26. Il settimo motivo presenta profili di infondatezza e di inammissibilità.

27. E’ infondato perchè, ai fini della configurabilità del mobbing lavorativo, l’elemento qualificante che deve essere provato da chi assume di avere subito la condotta vessatoria, va ricercato non nella illegittimità dei singoli atti bensì nell’intento persecutorio che li unifica, di modo che la legittimità dei provvedimenti può rilevare indirettamente perchè, in difetto di elementi probatori di segno contrario, sintomatica dell’assenza dell’elemento soggettivo che deve sorreggere la condotta, unitariamente considerata (cfr. Cass. 10.11.2017 n. 26684).

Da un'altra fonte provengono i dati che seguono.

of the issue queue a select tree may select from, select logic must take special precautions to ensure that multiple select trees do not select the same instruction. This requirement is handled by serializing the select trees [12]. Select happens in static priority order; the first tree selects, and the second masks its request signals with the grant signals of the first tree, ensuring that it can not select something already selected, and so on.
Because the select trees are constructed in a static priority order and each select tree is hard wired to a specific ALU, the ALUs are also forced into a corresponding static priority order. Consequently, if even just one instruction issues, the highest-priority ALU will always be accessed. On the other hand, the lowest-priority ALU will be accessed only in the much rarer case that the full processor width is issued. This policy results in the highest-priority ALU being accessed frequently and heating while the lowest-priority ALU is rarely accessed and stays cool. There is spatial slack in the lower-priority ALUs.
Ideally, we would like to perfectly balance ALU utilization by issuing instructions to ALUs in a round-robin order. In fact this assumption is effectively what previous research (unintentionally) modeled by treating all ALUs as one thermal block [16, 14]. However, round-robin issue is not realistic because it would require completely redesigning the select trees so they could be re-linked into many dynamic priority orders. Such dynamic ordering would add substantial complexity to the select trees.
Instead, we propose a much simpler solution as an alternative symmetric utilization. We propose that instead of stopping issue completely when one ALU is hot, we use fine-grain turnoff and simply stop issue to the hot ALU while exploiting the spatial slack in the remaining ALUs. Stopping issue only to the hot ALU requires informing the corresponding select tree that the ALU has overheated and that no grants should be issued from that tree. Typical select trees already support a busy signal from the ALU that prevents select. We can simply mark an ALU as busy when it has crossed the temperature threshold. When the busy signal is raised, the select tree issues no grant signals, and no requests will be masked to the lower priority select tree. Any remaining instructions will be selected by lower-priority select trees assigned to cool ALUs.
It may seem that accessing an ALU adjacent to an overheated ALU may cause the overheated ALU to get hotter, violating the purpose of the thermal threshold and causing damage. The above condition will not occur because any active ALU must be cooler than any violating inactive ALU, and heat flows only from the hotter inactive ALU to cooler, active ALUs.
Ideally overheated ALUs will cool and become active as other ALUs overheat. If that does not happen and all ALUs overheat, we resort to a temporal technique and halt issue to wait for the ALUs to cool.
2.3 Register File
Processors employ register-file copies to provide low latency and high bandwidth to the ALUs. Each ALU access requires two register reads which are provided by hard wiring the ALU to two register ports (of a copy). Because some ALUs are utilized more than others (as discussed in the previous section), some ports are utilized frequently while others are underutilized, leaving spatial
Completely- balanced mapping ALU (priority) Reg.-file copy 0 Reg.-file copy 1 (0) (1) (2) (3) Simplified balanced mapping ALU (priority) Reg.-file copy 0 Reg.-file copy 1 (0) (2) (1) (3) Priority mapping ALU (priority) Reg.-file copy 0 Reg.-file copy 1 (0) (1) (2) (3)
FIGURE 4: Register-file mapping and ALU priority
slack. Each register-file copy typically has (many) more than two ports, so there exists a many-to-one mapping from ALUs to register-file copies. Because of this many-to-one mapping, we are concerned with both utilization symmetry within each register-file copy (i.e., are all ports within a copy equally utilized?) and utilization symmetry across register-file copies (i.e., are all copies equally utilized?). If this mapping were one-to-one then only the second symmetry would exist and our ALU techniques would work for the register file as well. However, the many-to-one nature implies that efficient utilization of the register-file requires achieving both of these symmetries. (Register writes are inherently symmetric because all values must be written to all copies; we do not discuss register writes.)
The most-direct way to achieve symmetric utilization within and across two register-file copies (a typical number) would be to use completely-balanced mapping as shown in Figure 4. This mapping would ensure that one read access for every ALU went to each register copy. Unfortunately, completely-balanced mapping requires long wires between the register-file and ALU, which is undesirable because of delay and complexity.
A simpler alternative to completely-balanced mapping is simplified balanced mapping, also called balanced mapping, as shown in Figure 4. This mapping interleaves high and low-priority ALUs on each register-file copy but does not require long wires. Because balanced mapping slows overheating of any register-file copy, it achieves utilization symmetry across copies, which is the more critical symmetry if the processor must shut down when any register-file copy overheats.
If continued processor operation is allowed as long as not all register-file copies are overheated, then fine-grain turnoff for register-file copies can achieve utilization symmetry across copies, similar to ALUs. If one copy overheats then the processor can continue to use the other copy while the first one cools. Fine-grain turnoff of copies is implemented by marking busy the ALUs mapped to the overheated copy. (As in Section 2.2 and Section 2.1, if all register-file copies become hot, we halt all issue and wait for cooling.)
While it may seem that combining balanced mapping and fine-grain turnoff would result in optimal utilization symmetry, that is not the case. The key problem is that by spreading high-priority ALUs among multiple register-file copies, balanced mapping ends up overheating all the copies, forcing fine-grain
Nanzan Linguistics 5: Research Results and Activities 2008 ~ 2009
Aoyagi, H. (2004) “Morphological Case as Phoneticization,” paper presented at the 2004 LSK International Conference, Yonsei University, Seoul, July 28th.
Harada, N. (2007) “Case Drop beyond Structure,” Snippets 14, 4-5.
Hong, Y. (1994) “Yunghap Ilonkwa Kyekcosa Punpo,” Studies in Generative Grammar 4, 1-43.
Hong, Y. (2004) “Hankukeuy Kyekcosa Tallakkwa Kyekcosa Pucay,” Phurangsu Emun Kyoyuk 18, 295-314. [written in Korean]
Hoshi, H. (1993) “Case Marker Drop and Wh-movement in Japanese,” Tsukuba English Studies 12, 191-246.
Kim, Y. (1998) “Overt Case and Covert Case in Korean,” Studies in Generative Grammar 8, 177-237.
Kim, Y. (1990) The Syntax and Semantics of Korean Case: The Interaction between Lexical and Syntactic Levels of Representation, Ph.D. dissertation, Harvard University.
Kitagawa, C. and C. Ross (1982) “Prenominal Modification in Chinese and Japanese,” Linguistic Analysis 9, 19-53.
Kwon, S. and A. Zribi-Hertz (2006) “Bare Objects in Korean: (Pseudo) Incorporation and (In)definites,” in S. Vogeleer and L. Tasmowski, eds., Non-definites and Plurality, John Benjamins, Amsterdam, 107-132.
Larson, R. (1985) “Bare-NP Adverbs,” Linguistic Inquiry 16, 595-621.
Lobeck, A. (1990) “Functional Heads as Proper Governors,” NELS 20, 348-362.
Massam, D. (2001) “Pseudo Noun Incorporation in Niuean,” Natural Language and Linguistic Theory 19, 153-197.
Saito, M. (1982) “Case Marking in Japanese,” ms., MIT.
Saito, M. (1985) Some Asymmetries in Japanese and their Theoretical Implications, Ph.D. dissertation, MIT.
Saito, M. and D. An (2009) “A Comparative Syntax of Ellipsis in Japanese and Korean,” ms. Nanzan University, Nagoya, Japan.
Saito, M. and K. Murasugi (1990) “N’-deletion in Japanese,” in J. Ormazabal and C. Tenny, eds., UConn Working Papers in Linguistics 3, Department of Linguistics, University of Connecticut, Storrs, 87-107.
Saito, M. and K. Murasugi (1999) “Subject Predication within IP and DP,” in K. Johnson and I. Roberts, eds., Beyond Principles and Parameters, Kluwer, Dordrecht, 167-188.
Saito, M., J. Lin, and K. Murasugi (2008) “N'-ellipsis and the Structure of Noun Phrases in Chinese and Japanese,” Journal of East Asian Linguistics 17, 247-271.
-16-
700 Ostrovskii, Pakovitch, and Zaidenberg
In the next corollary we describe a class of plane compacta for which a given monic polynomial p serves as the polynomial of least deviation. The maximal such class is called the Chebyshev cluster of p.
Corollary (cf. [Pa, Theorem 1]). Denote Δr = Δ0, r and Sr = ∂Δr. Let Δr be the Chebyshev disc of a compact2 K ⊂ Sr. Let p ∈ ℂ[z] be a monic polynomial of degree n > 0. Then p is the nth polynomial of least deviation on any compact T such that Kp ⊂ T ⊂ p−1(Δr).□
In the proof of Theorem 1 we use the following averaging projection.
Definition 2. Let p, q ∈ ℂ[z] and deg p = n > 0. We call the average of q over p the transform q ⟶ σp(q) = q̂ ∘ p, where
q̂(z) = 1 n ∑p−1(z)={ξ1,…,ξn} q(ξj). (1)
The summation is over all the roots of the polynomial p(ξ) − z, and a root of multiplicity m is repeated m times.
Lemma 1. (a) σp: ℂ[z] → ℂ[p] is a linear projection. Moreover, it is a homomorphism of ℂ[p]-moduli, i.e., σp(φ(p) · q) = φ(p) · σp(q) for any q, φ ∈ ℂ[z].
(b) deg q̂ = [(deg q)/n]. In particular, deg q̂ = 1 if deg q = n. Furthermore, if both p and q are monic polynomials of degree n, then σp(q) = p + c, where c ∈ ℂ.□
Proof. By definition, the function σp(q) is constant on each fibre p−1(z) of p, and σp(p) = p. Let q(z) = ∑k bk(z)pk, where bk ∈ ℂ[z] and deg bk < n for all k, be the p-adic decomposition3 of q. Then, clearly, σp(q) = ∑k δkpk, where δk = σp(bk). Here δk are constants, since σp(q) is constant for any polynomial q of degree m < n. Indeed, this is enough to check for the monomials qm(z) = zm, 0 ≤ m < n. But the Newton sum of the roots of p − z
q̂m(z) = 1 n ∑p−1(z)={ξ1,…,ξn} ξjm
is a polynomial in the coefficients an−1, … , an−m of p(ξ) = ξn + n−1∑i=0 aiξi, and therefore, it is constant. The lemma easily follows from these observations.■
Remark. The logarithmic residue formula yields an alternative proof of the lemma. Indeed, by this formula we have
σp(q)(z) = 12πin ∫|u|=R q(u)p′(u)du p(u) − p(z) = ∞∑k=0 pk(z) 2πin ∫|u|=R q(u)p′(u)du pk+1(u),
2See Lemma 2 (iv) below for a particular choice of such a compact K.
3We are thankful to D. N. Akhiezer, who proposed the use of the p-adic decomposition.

28. Correttamente, quindi, la Corte territoriale ha valorizzato e ha considerato necessaria anche la sussistenza dell’elemento soggettivo dell’intendimento persecutorio del datore medesimo.

29. E’ inammissibile perchè, ancorchè sotto il profilo della violazione di legge, le censure si sostanziano nella critica della ricostruzione fattuale operata dalla Corte territoriale, insindacabile in sede di legittimità se non nei limiti di un controllo, sotto il profilo della correttezza giuridica e della coerenza logico-formale, delle argomentazioni svolte dal giudice di merito al quale spetta, in via esclusiva, il compito di individuare le fonti del proprio convincimento, di controllarne l’attendibilità e la concludenza e di scegliere, tra le complessive risultanze del processo, quelle ritenute maggiormente idonee a dimostrare la veridicità dei fatti ad essi sottesi, dando così liberamente prevalenza all’uno o all’altro dei mezzi di prova acquisiti, salvo i casi tassativamente previsti dalla legge.

30. E sotto questo profilo la Corte ha svolto un iter argomentativo esaustivo, coerente con le emergenze istruttorie acquisite ed immune da contraddizioni e vizi logico-giuridici, escludendo la possibilità di evincere dagli atti e dalle prove articolate una volontà di emarginazione della lavoratrice o comunque condizioni lavorative stressanti e “stressogene”.

31. Alla stregua di quanto esposto, il ricorso deve essere rigettato.

32. Al rigetto del ricorso segue la condanna della ricorrente al pagamento delle spese del presente giudizio di legittimità che si liquidano come da dispositivo.

33. Ai sensi del D.P.R. 30 maggio 2002, n. 115, art. 13, comma 1 quater, nel testo risultante dalla L. 24 dicembre 2012, n. 228, deve provvedersi, ricorrendone i presupposti, come da dispositivo.

P.Q.M.

La Corte rigetta il ricorso. Condanna la ricorrente al pagamento, in favore della controricorrente, delle spese del giudizio di legittimità che liquida in Euro 4.500,00 per compensi, oltre alle spese forfettarie nella misura del 15 per cento, agli esborsi liquidati in Euro 200,00 ed agli accessori di legge. Ai sensi del D.P.R. 30 maggio 2002, n. 115, art. 13, comma 1 quater dà atto della sussistenza dei presupposti per il versamento, da parte della ricorrente, dell’ulteriore importo a titolo di contributo unificato, pari a quello dovuto per il ricorso, a norma dello stesso art. 13, comma 1 bis.

Così deciso in Roma, il 18 settembre 2018.